One teacher told researchers: “I’ve been teaching for five years and am incredibly passionate about what I do. However, my mental health has really suffered in the past year to the point of burning myself out and having to take a month off sick when I hit crisis point. I was working myself into the ground and not prioritising my wellbeing. Support and medication have helped me through.”

The problem is also affecting school leaders. Paul Whiteman, general secretary of the National Association of Head Teachers, said the findings reflected what they were hearing from members on the ground.

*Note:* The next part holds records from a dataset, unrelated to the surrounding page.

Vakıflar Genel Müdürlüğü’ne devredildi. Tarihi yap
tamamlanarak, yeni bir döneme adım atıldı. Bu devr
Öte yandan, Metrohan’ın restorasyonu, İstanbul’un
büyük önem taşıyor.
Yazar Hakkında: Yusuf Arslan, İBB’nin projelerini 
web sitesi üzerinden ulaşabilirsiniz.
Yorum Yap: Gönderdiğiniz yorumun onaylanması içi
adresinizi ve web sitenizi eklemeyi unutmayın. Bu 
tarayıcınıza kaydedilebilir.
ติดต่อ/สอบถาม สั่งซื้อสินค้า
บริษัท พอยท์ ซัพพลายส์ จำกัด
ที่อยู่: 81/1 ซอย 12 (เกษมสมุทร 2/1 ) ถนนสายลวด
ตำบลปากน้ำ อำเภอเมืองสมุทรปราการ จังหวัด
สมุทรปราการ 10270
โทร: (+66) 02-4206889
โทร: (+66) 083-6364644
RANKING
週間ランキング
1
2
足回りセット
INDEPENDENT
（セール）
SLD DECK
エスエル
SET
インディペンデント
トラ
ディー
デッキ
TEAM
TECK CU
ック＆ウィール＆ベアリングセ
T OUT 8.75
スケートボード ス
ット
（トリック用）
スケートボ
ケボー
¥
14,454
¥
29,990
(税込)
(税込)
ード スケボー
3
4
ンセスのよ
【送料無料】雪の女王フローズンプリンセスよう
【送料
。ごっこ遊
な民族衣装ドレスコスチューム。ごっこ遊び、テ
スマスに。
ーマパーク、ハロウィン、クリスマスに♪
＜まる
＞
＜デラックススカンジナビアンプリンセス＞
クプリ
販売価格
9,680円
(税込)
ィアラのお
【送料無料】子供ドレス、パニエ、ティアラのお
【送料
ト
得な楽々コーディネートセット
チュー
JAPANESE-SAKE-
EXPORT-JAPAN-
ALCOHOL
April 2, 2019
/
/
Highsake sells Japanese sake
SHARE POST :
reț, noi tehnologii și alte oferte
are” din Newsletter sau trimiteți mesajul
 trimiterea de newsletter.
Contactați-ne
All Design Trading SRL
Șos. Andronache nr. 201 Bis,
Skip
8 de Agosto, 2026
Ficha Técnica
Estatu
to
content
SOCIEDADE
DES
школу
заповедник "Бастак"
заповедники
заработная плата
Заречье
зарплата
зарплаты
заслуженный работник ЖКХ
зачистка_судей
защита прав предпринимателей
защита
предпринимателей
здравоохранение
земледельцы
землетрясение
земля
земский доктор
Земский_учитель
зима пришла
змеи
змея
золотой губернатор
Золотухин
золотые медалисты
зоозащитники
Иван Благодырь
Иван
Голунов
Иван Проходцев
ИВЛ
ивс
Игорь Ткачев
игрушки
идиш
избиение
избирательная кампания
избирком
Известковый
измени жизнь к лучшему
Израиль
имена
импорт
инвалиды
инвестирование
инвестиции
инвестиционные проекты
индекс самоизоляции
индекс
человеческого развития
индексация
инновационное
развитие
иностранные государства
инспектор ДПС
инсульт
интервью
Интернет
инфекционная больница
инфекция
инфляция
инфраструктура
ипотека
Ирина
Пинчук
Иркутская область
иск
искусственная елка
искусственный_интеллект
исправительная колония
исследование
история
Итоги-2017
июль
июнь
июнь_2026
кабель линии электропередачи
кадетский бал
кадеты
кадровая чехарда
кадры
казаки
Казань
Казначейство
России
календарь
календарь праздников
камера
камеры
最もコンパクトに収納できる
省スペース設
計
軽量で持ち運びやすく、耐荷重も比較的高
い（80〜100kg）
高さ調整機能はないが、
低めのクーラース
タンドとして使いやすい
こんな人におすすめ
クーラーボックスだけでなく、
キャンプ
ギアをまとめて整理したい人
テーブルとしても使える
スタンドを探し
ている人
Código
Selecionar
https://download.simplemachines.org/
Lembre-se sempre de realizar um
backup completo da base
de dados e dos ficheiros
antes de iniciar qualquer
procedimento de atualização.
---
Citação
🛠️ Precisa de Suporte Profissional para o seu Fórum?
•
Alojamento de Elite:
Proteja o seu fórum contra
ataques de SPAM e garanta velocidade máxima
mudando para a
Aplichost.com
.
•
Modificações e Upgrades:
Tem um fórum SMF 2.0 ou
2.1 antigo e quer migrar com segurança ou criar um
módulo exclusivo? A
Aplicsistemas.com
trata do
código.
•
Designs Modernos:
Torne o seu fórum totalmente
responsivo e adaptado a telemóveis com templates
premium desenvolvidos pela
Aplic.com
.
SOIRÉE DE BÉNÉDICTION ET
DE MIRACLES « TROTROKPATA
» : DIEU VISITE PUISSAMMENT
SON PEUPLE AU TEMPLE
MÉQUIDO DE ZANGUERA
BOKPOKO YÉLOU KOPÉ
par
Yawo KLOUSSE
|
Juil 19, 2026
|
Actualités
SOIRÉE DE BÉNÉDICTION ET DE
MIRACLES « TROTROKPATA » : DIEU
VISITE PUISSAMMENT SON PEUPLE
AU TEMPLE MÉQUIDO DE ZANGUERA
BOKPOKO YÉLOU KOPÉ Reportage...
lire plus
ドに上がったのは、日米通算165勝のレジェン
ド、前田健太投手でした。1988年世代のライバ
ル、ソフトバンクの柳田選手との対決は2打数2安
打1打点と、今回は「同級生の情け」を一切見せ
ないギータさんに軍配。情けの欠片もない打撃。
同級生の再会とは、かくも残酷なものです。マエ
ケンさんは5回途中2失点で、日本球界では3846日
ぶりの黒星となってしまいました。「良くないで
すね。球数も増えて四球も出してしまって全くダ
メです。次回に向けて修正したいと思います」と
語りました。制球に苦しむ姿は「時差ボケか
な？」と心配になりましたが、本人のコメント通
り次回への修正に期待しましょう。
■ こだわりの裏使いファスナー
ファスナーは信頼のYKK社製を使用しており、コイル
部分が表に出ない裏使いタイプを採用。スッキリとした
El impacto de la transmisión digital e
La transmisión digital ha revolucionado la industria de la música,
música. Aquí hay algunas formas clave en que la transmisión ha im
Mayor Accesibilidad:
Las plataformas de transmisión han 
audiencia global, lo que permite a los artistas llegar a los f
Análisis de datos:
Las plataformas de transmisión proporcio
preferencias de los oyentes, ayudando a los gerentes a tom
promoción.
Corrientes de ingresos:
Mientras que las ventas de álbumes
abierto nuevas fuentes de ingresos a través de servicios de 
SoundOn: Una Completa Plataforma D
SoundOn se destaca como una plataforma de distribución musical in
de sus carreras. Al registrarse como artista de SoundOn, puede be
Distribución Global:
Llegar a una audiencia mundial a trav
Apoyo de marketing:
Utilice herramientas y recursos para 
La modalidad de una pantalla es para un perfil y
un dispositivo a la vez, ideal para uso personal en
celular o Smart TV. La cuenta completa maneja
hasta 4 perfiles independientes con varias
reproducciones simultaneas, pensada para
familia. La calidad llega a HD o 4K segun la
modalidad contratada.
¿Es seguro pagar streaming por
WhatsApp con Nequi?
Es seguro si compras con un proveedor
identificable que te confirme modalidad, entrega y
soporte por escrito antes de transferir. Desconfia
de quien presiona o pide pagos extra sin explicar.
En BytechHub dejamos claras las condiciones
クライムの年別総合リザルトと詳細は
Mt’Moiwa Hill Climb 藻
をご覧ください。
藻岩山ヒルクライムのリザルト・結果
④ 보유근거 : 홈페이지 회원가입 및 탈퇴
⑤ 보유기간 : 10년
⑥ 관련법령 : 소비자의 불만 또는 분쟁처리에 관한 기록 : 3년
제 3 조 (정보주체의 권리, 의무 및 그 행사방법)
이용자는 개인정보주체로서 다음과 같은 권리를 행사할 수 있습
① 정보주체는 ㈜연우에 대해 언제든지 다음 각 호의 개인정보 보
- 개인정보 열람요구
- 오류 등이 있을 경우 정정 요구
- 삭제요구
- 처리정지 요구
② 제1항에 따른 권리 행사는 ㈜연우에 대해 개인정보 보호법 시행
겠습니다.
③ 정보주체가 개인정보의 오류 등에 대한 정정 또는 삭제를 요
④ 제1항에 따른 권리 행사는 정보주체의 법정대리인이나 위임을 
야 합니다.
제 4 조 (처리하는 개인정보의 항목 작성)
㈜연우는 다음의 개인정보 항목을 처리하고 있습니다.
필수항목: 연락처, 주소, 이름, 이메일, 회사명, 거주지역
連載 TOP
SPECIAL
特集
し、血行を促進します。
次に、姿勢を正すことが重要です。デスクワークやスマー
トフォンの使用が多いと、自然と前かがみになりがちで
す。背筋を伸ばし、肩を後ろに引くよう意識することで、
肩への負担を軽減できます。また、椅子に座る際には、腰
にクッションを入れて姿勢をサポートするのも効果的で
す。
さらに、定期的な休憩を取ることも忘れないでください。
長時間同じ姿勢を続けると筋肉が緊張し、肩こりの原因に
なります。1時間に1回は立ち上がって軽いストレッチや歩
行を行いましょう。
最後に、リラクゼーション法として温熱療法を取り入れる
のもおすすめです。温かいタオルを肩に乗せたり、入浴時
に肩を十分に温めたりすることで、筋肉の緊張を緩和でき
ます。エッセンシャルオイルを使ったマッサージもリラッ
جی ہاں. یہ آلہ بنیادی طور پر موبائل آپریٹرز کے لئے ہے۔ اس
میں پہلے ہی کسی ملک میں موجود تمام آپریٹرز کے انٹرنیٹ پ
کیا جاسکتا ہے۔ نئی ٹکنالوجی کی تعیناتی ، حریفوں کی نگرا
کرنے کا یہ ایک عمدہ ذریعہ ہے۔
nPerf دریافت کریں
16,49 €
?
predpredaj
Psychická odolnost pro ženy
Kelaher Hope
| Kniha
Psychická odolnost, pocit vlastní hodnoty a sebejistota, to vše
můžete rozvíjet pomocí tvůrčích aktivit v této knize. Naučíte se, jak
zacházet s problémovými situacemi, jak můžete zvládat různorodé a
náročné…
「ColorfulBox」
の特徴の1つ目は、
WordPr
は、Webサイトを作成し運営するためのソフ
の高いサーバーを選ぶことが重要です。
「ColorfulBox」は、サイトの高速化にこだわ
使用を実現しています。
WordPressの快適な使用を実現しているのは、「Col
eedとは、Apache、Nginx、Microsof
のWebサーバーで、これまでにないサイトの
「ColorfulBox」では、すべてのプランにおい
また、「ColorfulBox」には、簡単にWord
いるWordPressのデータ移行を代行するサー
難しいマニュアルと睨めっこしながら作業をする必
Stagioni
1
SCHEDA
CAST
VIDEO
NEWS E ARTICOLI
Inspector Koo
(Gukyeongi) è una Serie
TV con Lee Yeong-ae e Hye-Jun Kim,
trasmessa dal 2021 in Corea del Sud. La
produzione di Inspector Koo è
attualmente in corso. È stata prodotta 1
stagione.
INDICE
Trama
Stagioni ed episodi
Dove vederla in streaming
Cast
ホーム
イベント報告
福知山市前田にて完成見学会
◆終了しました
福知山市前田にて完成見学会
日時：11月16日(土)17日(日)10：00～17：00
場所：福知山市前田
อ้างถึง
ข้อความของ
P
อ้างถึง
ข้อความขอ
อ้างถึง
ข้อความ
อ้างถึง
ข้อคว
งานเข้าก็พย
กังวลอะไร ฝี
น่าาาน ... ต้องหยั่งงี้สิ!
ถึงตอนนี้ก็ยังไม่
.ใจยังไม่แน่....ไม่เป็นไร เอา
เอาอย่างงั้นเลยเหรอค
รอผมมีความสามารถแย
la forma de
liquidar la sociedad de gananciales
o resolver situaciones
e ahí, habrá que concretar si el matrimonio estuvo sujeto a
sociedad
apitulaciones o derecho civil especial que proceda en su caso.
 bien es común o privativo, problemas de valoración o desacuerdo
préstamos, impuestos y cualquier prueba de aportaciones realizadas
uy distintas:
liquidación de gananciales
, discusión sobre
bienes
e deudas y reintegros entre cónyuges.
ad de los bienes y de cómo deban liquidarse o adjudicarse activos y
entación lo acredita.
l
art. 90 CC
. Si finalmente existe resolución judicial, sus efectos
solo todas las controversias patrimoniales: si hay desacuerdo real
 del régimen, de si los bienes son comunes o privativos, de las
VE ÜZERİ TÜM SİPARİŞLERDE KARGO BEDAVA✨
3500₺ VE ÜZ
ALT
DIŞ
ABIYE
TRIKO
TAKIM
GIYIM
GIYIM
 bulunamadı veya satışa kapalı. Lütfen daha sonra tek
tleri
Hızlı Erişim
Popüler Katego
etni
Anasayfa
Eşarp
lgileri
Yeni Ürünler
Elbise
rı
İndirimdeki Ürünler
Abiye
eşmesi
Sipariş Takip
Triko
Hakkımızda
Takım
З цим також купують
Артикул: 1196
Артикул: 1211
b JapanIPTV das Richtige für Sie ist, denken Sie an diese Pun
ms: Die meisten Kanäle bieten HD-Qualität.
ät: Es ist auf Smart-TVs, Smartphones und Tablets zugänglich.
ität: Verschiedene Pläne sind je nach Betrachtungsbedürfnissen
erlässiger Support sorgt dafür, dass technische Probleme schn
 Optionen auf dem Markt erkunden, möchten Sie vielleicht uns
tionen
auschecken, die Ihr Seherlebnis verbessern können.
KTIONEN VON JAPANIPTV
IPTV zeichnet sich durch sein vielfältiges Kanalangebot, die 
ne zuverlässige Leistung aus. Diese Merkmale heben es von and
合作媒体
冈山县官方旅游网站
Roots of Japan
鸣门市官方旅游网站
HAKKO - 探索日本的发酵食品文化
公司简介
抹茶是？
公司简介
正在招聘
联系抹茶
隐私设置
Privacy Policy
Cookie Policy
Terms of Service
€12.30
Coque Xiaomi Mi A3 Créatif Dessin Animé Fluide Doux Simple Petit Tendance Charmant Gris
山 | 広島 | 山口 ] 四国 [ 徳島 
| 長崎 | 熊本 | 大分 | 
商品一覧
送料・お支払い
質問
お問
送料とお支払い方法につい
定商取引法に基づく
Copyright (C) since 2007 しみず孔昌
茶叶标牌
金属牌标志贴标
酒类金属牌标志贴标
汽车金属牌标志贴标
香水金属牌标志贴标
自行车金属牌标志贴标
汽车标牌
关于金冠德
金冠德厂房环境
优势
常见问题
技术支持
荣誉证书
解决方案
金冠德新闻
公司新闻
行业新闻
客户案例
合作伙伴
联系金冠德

“Morale is very low and we know many are considering leaving the profession. Even before the pandemic there were significant existing challenges like heavy workload, the high-stakes nature of the job and a decade of salaries falling in real terms. But this has been exacerbated hugely by the lack of trust and support for leaders shown by the government over the past year.”

Mr Whiteman said the NAHT’s own research saw three-quarters of their members cite the government’s constantly changing pandemic guidance as their biggest challenge of the last year; nearly half said they were less likely to stay in leadership for as long as planned following the pandemic.

He added: “There is now a real risk that we will see an exodus of leaders from the profession once the crisis is over. Despite the increased pressure on them, school leaders have stuck to their task. Up until now the government has not really had to face the consequences of its lack of support for leaders during the pandemic. But unless the government acts urgently to make school leadership an attractive proposition for teaching professionals the school leadership supply pipeline is going to run dry.”

Sinéad Mc Brearty, CEO of Education Support, said: “Thousands of teachers up and down the country are exhausted. School and college staff have worked around the clock to configure remote learning, support the social and emotional needs of pupils and to cover significant amounts of staff absence due to Covid. School and college staff continue to roll their sleeves up. They want to do their best for children and young people. But it an unavoidable fact that over time, prolonged stress, anxiety and fatigue can lead to burn-out.

“This is now becoming more and more true in our classrooms. We need to recognise this reality and properly resource schools and colleges to do what is being asked of them. This is not about being soft and fluffy, it’s about ensuring that the education workforce is properly equipped and supported to do their best work.”